Q: Your proposal, called Human Intervention Reinforcement Learning (HIRL), involves using humans to prevent unwitting AIs from taking dangerous actions. How does it work?

  1. A human watches the training process. Whenever the RL agent is about to do something catastrophic, the human intervenes, changing the RL agent’s action to avoid the catastrophe and giving the RL agent a penalty.
  2. We record all instances when the human intervenes, and train a supervised learning algorithm (“the blocker”) to predict when the human intervenes.
  3. When the blocker is able to predict when the human intervenes, we replace the human with the blocker and continue training. Now the blocker is called for every new action the agent takes, and decides whether it should intervene and penalize the agent.
  4. Eventually, the RL agent should learn a policy that performs well on the task and avoids proposing the blocked actions, which should then be safe for deployment.

Q: What’s a practical example where HIRL might be useful?

One example might be for a chatbot that occasionally proposes an offensive reply in a conversation (e.g. Microsoft Tay). A human could review statements proposed by the chatbot and block offensive ones being sent to end users.

Q: Is there a use case for HIRL in simulated learning environments?

In simulated environments, one can simply allow the catastrophic action to happen and intervene after the fact.
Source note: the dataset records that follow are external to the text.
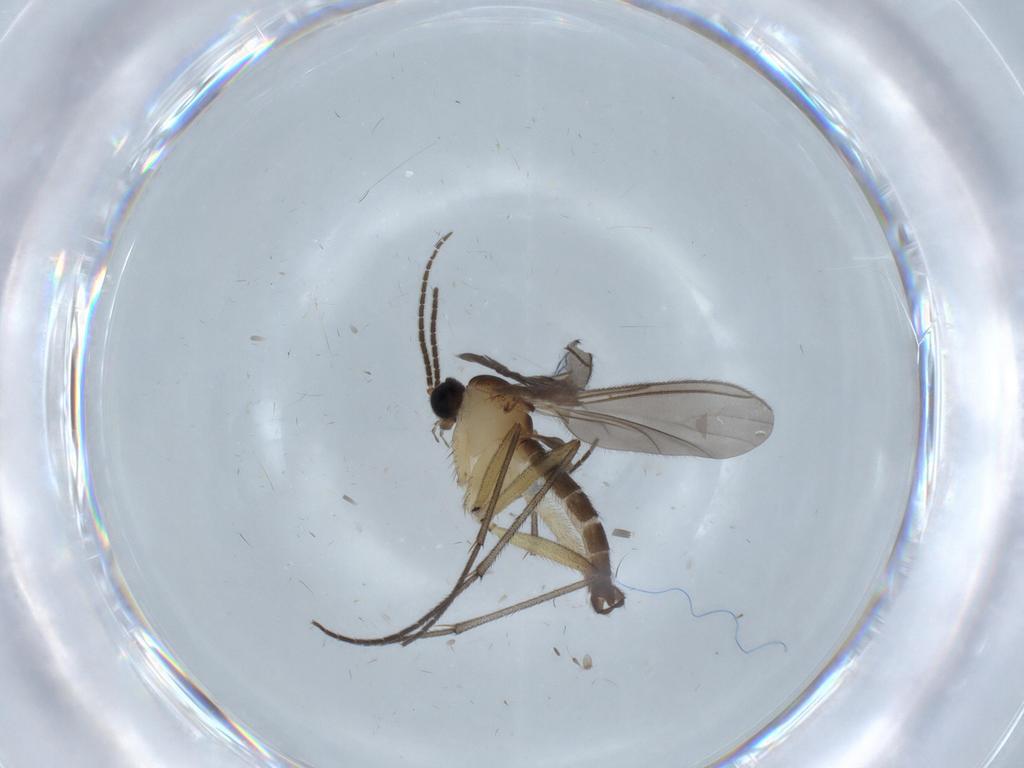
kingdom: Animalia
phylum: Arthropoda
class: Insecta
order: Diptera
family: Sciaridae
But depending on the simulation, it might be more efficient for learning if catastrophic actions are blocked (if they would end the simulation early, or cause the simulation to run for a long time in a failed state).
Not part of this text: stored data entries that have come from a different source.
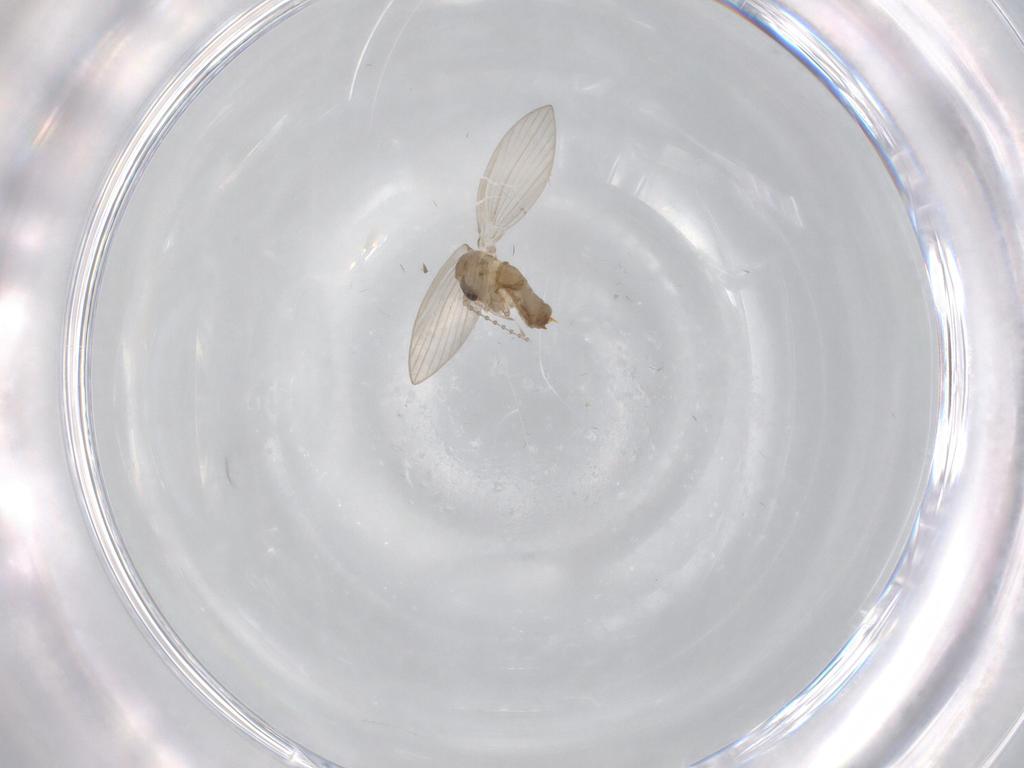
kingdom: Animalia
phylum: Arthropoda
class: Insecta
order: Diptera
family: Psychodidae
Q: In what situations would human intervention be too slow or expensive?

Even for self-driving cars, it can be difficult for a safety driver to detect when something is going wrong and intervene in time. Other robotics tasks might be similar. In many domains, it might not be possible to fully hand things over to the blocker. If the agent doesn’t try some kinds of actions or encounter some kinds of situations until later in the training process, you either need to have the human watch the whole time, or be able to detect when new situations occur and bring the human back in.

Q: How does the applicability of HIRL change (if at all) if the human is part of the environment?

HIRL could still apply if the intervening human is part of the environment, as long as the human supervisor is able to block any catastrophic action that harms or manipulates the human supervisor, or the human supervisor’s communication channel.

Q: Theoretically the idea here is to extract, with an accuracy/cost tradeoff, a human’s beliefs and/or preferences so an AI can make use of them. At a high level, how big a role do you think direct human intervention will play in this process on the road to superintelligent AI?

Ideally, you would want techniques that don’t require the human to be watching and able to effectively intervene, it would be better if the blocker could be trained prior to training or if the AI could detect when it was in a novel situation and only ask for feedback then. I think HIRL does illustrate how in many situations it’s easier to check whether an action is safe than to specify the optimal action to perform, and this principle might end up being used in other techniques as well.